This is an automated email from the ASF dual-hosted git repository.
vincbeck pushed a commit to branch main
in repository https://gitbox.apache.org/repos/asf/airflow.git
The following commit(s) were added to refs/heads/main by this push:
new fc6c9844d28 fix(tests): Add retries to EMR on EKS system test job
submission (#68257)
fc6c9844d28 is described below
commit fc6c9844d2856858c0eedd89c76b35e8b1087834
Author: D. Ferruzzi <[email protected]>
AuthorDate: Tue Jun 9 08:00:46 2026 -0700
fix(tests): Add retries to EMR on EKS system test job submission (#68257)
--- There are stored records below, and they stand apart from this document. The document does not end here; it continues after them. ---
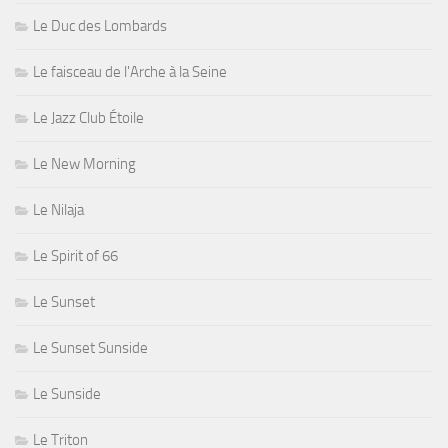
Le Duc des Lombards
Le faisceau de l'Arche à la Seine
Le Jazz Club Étoile
Le New Morning
Le Nilaja
Le Spirit of 66
Le Sunset
Le Sunset Sunside
Le Sunside
Le Triton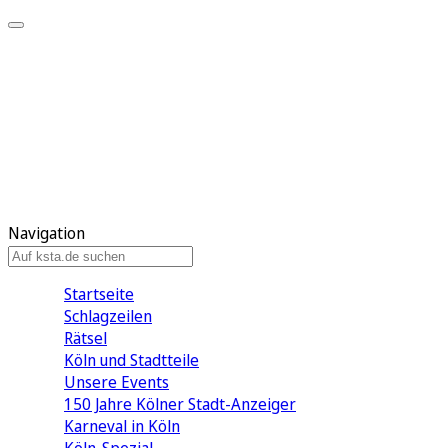
Mein KStA
Meine Artikel
Meine Region
Meine Newsletter
Mein KStA PLUS
Mein E-Paper
Navigation
Startseite
Schlagzeilen
Rätsel
Köln und Stadtteile
Unsere Events
150 Jahre Kölner Stadt-Anzeiger
Karneval in Köln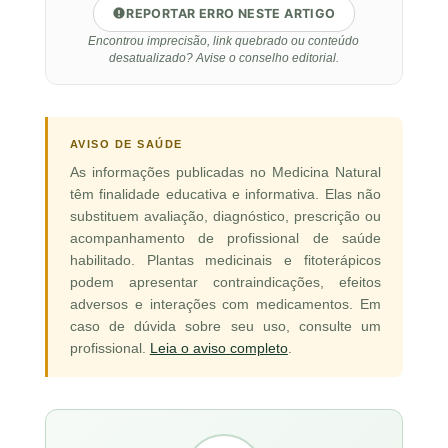
REPORTAR ERRO NESTE ARTIGO
Encontrou imprecisão, link quebrado ou conteúdo
desatualizado? Avise o conselho editorial.
AVISO DE SAÚDE
As informações publicadas no Medicina Natural
têm finalidade educativa e informativa. Elas não
substituem avaliação, diagnóstico, prescrição ou
acompanhamento de profissional de saúde
habilitado. Plantas medicinais e fitoterápicos
podem apresentar contraindicações, efeitos
adversos e interações com medicamentos. Em
caso de dúvida sobre seu uso, consulte um
profissional.
Leia o aviso completo
.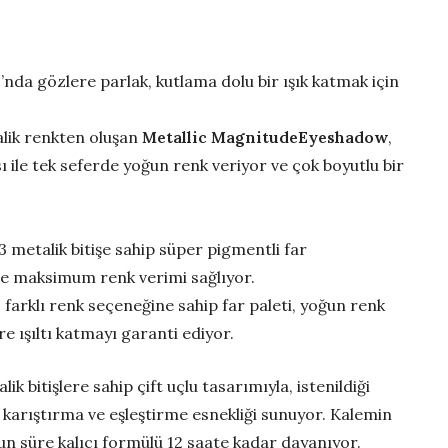
u
’nda gözlere parlak, kutlama dolu bir ışık katmak için
lik renkten oluşan
Metallic Magnitude
Eyeshadow
,
ısı ile tek seferde yoğun renk veriyor ve çok boyutlu bir
 3 metalik bitişe sahip süper pigmentli far
nde maksimum renk verimi sağlıyor.
2 farklı renk seçeneğine sahip far paleti, yoğun renk
lere ışıltı katmayı garanti ediyor.
lik bitişlere sahip çift uçlu tasarımıyla, istenildiği
n karıştırma ve eşleştirme esnekliği sunuyor. Kalemin
zun süre kalıcı formülü 12 saate kadar dayanıyor.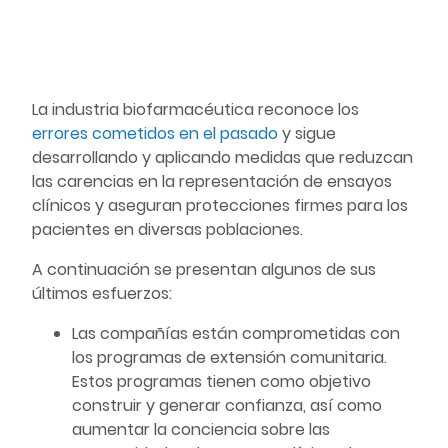
La industria biofarmacéutica reconoce los
errores cometidos en el pasado
y sigue
desarrollando y aplicando medidas que reduzcan
las carencias en la representación de ensayos
clínicos y aseguran protecciones firmes para los
pacientes en diversas poblaciones.
A continuación se presentan algunos de sus
últimos esfuerzos:
Las compañías están comprometidas con
los programas de extensión comunitaria.
Estos programas tienen como objetivo
construir y generar confianza, así como
aumentar la conciencia sobre las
Switch EmrContainerOperator to wait_for_completion=True with 2 retries
and a 2 minute retry delay. This handles the intermittent failure where
the EKS OIDC webhook hasn't propagated by the time the EMR Spark
driver pod is scheduled, causing the job to fail on first attempt.
The sensor is retained for documentation purposes but will pass
immediately since the operator now waits for completion.
---
providers/amazon/tests/system/amazon/aws/example_emr_eks.py | 7 ++++---
1 file changed, 4 insertions(+), 3 deletions(-)
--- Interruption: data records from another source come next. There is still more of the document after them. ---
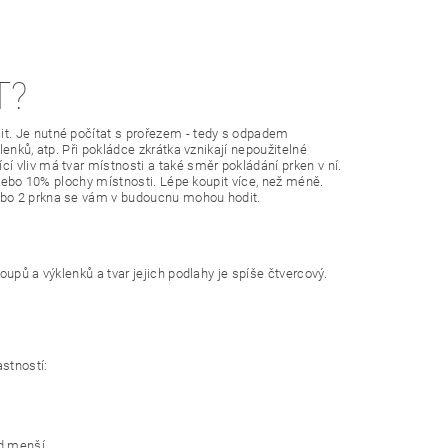
T?
t. Je nutné počítat s prořezem - tedy s odpadem
enků, atp. Při pokládce zkrátka vznikají nepoužitelné
 vliv má tvar místnosti a také směr pokládání prken v ní.
 nebo 10% plochy místnosti. Lépe koupit více, než méně.
ebo 2 prkna se vám v budoucnu mohou hodit.
upů a výklenků a tvar jejich podlahy je spíše čtvercový.
astností:
ad menší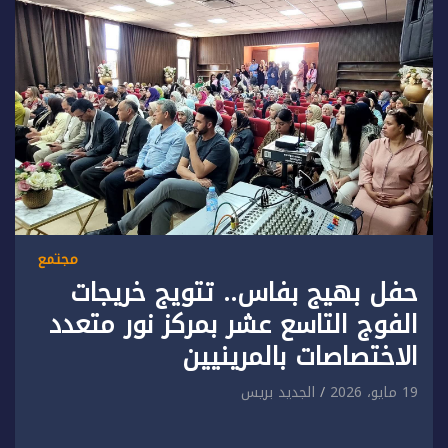
مجتمع
حفل بهيج بفاس.. تتويج خريجات
الفوج التاسع عشر بمركز نور متعدد
الاختصاصات بالمرينيين
19 مايو، 2026
الجديد بريس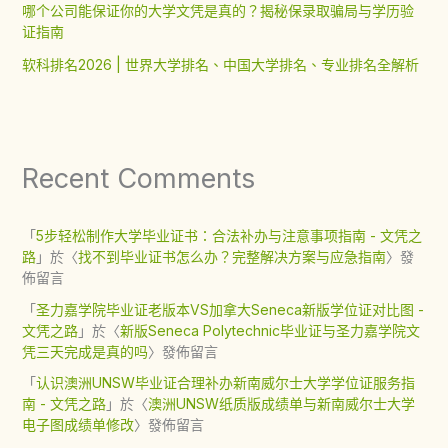
哪个公司能保证你的大学文凭是真的？揭秘保录取骗局与学历验
证指南
软科排名2026 | 世界大学排名、中国大学排名、专业排名全解析
Recent Comments
「
5步轻松制作大学毕业证书：合法补办与注意事项指南 - 文凭之
路
」於〈
找不到毕业证书怎么办？完整解决方案与应急指南
〉發
佈留言
「
圣力嘉学院毕业证老版本VS加拿大Seneca新版学位证对比图 -
文凭之路
」於〈
新版Seneca Polytechnic毕业证与圣力嘉学院文
凭三天完成是真的吗
〉發佈留言
「
认识澳洲UNSW毕业证合理补办新南威尔士大学学位证服务指
南 - 文凭之路
」於〈
澳洲UNSW纸质版成绩单与新南威尔士大学
电子图成绩单修改
〉發佈留言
diff --git a/providers/amazon/tests/system/amazon/aws/example_emr_eks.py
b/providers/amazon/tests/system/amazon/aws/example_emr_eks.py
index 82f0a38a564..56af4e1f931 100644
--- a/providers/amazon/tests/system/amazon/aws/example_emr_eks.py
+++ b/providers/amazon/tests/system/amazon/aws/example_emr_eks.py
@@ -20,7 +20,7 @@ import json
import logging
import subprocess
import time
-from datetime import datetime
+from datetime import datetime, timedelta
import boto3
from tenacity import retry, retry_if_exception_type, stop_after_delay,
wait_exponential
@@ -338,8 +338,9 @@ with DAG(
name="pi.py",
)
# [END howto_operator_emr_container]
- job_starter.wait_for_completion = False
- job_starter.job_retry_max_attempts = 5
+ job_starter.wait_for_completion = True
+ job_starter.retries = 2
+ job_starter.retry_delay = timedelta(minutes=2)
# [START howto_sensor_emr_container]
job_waiter = EmrContainerSensor(